10 Worst Artificial Intelligence (AI) Stocks To Buy According to Financial Media

6. Bloom Energy Corp. (NYSE:BE)

Number of Hedge Fund Holders: 29

Bloom Energy Corp. (NYSE:BE) manufactures and markets solid oxide fuel cells that produce electricity on-site, using a variety of fuels, including natural gas, biogas, and hydrogen. It also uses AI to optimize the performance of its fuel cell systems, improve efficiency, and enhance predictive maintenance capabilities to make solutions more reliable, cost-effective, and sustainable.

In Q2, revenue grew 11.52% to $335.77 million. AI-driven data centers and increased focus on reducing carbon emissions are driving demand for affordable fuel cell technology. Analysts predict a 24% revenue increase next year and expect the company to become profitable in 2025, with a projected profit of $26 million. To achieve this, the company needs to grow by 78% year-over-year.

The company’s fuel cells offer reliable, sustainable, and efficient power for data centers. They operate independently of the grid, reducing outage risks, and can be integrated into microgrids for added energy security.

Bloom Energy Corp. (NYSE:BE) partnered with CoreWeave, an AI company, in July. Bloom Energy Corp. (NYSE:BE) will power CoreWeave’s data center in Illinois, supporting its AI cloud solutions. This deal contributed to a 1.3% stock surge on July 17th. Bloom Energy also partnered with Silicon Valley Power to supply 20 megawatts of fuel cell power to AWS data centers in Santa Clara, aligning with the trend of using clean energy for data center operations.

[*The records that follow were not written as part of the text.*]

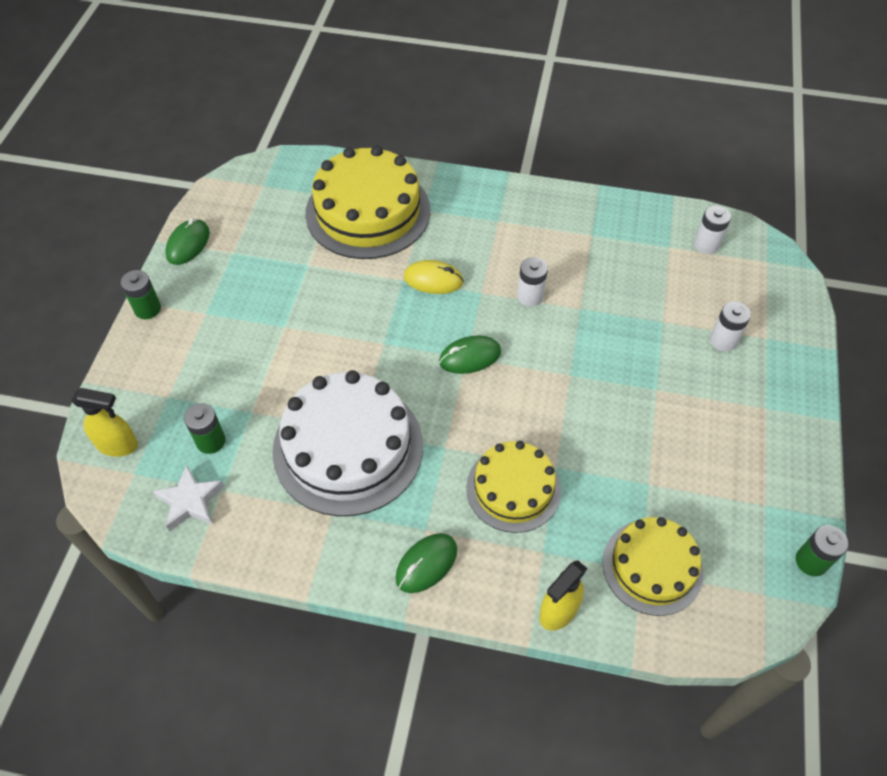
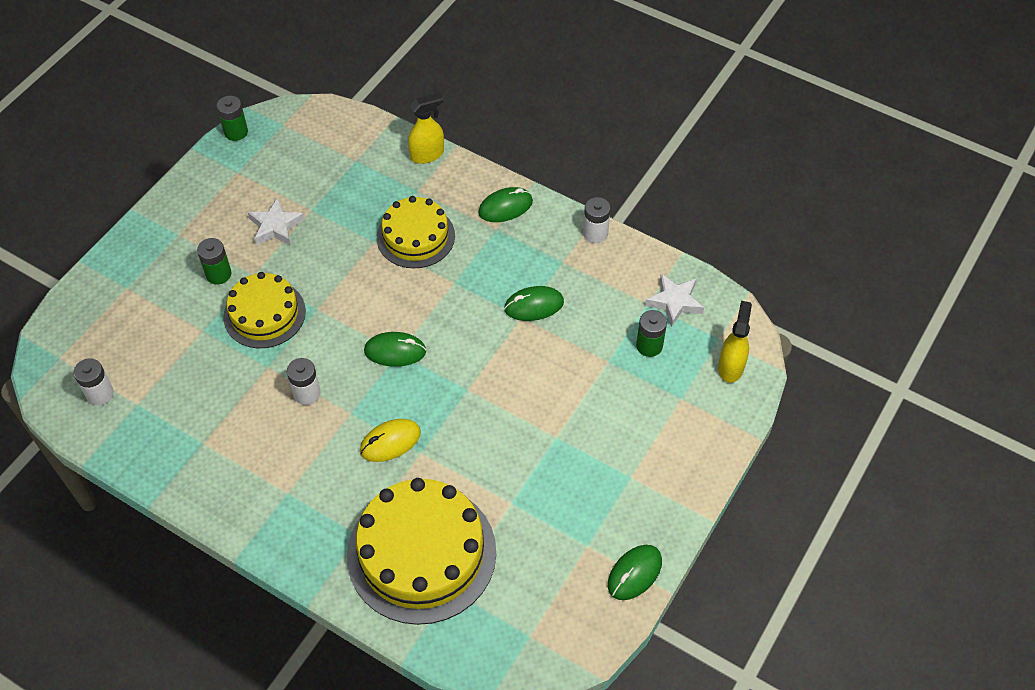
camera: 160 degrees left, 0 degrees up
yellow spray bottle [71,388,138,457] -> yellow spray bottle turned 75 degrees clockwise [718,301,752,383]
green battery [121,270,161,319] -> green battery moved to [197,238,232,284]
white cake [272,370,423,516] -> green mouse [504,286,564,321]
yellow mouse [404,260,464,294] -> yellow mouse turned 60 degrees counterclockwise [360,419,421,462]
yellow cake [602,517,704,616] -> yellow cake moved to [223,272,306,348]
white battery [710,302,751,351] -> white battery moved to [583,197,611,243]
none -> white star [248,198,305,246]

The company announced a breakthrough in its SOFC technology in August, developing a hydrogen-powered fuel cell with 60% electrical efficiency and 90% combined heat and power efficiency. Its SOFC technology emits significantly less nitrogen oxides than traditional combustion systems.

Although hydrogen is currently more expensive than traditional fuels, the company’s electrical efficiency breakthrough could make hydrogen economically viable. This makes its fuel cells a cleaner option for electricity production. This also positions the company to become a leader in its sector.

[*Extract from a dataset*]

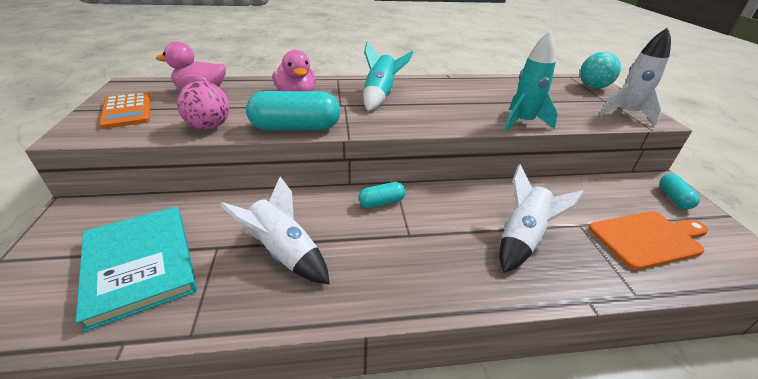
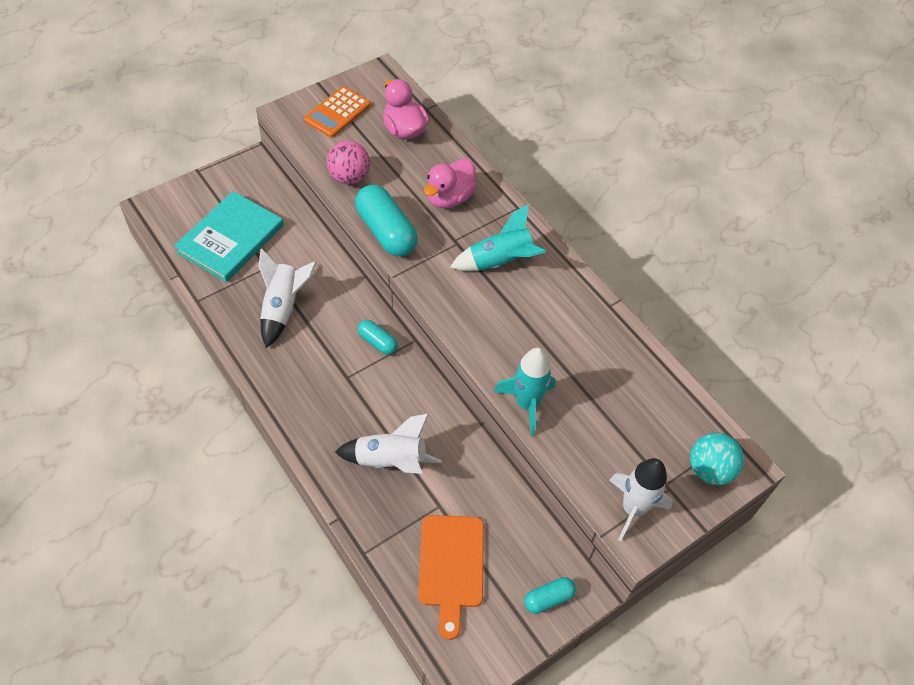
camera: 60 degrees right, 20 degrees up
orange cutting board [589,211,708,270] -> orange cutting board turned 45 degrees clockwise [418,515,484,640]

ClearBridge Investments made the following comment about Bloom Energy Corporation (NYSE:BE) in its Q3 2022 investor letter:

“We were active in repositioning the portfolio in the quarter as market crosswinds opened idiosyncratic opportunities, adding two new industrials companies. Bloom Energy Corporation (NYSE:BE) is an electrical equipment company that makes solid-oxide fuel cell systems for on-site power generation, serving a variety of industries. Its fuel cells convert natural gas, biogas or hydrogen into baseload (non-intermittent) electricity without combustion, so there is low or no carbon emission. We expect significant upside through its ability to support the growing hydrogen economy, with a large opportunity for this in South Korea and meaningful policy support in the U.S. via the IRA, while other markets include biogas, carbon capture and marine transportation. Its natural gas energy server business is growing in the U.S. amid higher grid reliability concerns.”